**Prompt**
When a line in the records contains the string "rect", copy that line.

(Stored records)
----

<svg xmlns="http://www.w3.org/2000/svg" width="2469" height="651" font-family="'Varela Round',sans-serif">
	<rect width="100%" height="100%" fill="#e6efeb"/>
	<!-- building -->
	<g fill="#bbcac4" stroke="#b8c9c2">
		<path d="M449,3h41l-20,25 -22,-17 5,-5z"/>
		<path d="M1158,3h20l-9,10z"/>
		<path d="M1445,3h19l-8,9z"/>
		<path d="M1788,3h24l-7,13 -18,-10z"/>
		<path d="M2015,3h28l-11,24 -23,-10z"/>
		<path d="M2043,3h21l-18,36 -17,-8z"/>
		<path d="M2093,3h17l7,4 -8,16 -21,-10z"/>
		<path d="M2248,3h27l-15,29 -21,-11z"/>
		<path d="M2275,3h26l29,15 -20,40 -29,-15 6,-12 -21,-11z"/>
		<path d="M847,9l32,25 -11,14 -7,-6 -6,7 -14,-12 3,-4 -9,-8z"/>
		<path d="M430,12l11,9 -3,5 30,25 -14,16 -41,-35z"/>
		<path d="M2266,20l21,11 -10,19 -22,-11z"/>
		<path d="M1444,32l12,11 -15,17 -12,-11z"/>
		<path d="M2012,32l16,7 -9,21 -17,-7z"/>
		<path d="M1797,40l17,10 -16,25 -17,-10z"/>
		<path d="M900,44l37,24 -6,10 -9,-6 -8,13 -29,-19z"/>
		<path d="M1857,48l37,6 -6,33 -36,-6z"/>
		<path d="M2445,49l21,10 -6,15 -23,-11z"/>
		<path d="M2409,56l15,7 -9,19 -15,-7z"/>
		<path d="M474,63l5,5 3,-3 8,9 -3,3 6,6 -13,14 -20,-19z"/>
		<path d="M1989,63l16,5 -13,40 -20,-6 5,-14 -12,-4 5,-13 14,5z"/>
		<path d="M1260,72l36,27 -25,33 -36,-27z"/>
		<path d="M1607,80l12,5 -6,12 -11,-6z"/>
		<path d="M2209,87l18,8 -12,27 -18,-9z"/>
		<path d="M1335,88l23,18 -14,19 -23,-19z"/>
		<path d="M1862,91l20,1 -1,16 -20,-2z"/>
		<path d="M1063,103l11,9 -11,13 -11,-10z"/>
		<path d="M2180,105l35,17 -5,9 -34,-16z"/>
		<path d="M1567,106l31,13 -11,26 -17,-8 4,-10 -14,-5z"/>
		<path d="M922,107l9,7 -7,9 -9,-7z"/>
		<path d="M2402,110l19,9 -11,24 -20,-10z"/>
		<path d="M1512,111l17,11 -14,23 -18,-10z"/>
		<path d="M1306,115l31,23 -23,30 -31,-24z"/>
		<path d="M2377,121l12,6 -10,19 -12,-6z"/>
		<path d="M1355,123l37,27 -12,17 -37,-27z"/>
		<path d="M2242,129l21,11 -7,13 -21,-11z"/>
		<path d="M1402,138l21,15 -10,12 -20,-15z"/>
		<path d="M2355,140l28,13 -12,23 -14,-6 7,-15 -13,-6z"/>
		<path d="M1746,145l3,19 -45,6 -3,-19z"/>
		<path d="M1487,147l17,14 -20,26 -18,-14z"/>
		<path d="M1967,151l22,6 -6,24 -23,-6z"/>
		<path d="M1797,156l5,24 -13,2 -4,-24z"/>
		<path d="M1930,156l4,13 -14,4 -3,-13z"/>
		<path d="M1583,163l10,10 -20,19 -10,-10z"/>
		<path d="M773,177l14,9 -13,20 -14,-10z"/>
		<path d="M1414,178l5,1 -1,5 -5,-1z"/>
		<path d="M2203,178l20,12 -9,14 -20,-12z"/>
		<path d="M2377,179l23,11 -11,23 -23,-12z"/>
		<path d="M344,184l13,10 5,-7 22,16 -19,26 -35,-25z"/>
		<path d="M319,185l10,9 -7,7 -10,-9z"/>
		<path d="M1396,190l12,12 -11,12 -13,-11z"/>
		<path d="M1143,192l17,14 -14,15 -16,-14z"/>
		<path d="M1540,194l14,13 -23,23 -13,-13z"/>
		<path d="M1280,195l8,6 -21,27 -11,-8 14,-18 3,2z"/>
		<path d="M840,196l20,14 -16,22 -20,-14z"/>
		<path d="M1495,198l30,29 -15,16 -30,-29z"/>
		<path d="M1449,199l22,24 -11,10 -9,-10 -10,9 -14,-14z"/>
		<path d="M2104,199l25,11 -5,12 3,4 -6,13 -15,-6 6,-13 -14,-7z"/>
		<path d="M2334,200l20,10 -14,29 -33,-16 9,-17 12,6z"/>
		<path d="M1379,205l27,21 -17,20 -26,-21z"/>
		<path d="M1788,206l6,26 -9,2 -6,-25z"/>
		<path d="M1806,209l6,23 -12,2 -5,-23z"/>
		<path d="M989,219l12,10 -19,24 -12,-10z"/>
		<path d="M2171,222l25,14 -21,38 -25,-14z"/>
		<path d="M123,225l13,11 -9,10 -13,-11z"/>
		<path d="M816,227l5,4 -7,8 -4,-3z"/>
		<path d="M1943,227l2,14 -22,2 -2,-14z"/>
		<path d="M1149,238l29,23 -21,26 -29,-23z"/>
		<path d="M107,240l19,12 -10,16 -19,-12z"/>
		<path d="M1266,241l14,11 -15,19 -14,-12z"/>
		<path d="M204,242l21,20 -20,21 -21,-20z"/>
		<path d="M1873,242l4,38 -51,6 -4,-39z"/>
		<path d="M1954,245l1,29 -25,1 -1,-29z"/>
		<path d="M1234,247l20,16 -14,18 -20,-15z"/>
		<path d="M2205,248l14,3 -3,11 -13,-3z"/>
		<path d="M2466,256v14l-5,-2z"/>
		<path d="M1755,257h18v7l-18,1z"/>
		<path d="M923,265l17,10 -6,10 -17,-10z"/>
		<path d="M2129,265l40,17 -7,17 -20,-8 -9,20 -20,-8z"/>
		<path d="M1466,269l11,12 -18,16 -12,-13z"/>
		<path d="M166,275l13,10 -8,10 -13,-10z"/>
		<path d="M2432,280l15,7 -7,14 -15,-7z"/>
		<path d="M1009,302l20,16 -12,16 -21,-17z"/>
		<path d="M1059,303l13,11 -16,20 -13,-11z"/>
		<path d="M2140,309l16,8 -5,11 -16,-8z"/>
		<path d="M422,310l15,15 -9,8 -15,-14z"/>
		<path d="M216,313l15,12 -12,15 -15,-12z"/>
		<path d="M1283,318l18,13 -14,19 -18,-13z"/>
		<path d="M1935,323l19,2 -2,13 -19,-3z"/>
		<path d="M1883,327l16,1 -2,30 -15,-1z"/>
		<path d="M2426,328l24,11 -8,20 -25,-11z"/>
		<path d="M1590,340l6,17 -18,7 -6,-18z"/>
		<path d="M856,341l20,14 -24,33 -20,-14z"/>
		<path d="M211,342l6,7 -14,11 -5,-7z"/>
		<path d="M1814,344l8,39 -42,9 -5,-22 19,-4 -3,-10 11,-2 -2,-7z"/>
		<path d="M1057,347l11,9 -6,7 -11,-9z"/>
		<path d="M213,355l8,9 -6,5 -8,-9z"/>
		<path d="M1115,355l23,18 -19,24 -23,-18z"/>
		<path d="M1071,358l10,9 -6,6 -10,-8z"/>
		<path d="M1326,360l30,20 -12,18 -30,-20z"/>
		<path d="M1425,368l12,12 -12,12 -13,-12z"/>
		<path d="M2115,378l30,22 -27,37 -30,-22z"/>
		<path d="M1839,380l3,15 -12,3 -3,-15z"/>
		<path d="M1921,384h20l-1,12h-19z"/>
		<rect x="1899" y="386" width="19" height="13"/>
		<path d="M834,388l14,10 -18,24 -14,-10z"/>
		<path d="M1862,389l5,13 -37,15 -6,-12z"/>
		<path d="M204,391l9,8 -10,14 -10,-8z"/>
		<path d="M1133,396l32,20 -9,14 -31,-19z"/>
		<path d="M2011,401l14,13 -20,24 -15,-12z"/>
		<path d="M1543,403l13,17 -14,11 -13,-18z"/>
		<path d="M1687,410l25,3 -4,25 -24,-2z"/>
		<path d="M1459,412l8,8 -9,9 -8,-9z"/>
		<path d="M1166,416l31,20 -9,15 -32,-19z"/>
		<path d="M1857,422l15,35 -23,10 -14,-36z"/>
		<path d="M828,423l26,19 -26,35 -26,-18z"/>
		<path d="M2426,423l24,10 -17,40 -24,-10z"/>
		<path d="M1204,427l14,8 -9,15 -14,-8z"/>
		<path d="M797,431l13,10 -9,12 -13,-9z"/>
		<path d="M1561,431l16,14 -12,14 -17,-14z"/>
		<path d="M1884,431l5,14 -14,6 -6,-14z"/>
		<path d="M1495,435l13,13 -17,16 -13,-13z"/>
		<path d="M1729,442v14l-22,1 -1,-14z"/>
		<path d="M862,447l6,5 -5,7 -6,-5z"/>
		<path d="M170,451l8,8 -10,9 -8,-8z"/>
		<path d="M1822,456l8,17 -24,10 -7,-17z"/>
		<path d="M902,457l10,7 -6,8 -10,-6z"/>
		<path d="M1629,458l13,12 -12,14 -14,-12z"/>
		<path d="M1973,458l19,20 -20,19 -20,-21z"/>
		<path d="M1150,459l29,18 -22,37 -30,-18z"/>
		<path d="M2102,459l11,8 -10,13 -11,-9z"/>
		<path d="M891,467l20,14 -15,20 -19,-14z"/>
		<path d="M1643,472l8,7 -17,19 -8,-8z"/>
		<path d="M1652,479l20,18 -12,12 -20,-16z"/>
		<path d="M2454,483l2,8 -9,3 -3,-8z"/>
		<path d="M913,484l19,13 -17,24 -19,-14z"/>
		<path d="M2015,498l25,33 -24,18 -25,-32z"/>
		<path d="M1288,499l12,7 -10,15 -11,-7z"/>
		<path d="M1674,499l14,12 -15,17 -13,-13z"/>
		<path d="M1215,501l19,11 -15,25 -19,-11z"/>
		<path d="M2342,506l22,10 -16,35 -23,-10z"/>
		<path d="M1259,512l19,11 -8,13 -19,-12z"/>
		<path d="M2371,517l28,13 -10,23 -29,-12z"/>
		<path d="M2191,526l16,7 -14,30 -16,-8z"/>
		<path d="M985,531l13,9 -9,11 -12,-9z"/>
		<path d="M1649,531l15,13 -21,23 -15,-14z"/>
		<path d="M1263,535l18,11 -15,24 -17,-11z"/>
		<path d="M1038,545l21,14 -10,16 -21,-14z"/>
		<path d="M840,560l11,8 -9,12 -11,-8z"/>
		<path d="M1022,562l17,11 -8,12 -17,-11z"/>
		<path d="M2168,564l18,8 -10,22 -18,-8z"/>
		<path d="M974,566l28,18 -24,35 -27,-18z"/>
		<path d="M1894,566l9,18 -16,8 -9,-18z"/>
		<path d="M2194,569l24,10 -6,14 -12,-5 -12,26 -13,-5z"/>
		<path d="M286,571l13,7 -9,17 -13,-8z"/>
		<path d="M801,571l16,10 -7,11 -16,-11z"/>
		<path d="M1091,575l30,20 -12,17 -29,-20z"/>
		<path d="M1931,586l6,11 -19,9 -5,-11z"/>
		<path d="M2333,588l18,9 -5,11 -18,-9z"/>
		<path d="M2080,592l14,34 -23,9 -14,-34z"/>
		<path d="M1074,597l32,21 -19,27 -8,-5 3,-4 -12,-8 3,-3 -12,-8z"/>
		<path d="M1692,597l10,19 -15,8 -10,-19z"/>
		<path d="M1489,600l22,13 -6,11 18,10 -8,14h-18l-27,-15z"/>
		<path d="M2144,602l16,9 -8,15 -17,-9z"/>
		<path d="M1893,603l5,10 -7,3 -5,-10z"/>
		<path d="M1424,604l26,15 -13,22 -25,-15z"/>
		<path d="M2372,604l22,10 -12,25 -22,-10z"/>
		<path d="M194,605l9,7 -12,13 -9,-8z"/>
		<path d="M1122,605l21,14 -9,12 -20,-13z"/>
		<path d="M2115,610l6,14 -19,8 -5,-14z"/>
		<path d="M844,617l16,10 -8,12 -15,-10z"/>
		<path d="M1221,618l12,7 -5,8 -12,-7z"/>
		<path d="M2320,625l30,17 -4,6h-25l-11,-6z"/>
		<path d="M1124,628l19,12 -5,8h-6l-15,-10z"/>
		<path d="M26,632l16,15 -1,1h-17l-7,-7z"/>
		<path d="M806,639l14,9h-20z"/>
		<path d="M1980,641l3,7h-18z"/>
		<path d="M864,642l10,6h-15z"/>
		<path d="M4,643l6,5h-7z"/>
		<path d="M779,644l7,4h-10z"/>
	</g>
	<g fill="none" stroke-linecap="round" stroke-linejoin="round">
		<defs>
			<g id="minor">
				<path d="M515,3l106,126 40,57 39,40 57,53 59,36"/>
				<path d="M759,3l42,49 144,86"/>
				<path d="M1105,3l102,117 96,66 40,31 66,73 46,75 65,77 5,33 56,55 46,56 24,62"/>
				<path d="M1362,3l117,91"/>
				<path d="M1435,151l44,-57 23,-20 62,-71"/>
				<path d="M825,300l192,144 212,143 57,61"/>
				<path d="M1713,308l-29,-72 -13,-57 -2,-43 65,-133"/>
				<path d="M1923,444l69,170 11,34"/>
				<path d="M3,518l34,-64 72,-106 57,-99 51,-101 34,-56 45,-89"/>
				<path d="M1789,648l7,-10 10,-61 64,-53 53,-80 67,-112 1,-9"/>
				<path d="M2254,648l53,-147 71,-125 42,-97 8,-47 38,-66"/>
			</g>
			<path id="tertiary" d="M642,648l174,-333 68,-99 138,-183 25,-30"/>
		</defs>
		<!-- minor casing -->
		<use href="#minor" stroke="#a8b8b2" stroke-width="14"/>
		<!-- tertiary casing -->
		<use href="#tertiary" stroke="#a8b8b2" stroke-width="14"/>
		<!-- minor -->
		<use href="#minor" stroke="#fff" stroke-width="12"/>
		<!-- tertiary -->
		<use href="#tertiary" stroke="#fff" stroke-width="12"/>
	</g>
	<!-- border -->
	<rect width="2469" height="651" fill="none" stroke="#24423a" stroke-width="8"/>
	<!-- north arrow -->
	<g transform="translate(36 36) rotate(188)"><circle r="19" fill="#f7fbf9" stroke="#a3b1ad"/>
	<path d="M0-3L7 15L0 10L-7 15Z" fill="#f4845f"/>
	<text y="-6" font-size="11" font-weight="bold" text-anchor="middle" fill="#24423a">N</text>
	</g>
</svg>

----

**Task response**
	<rect width="100%" height="100%" fill="#e6efeb"/>
		<rect x="1899" y="386" width="19" height="13"/>
	<rect width="2469" height="651" fill="none" stroke="#24423a" stroke-width="8"/>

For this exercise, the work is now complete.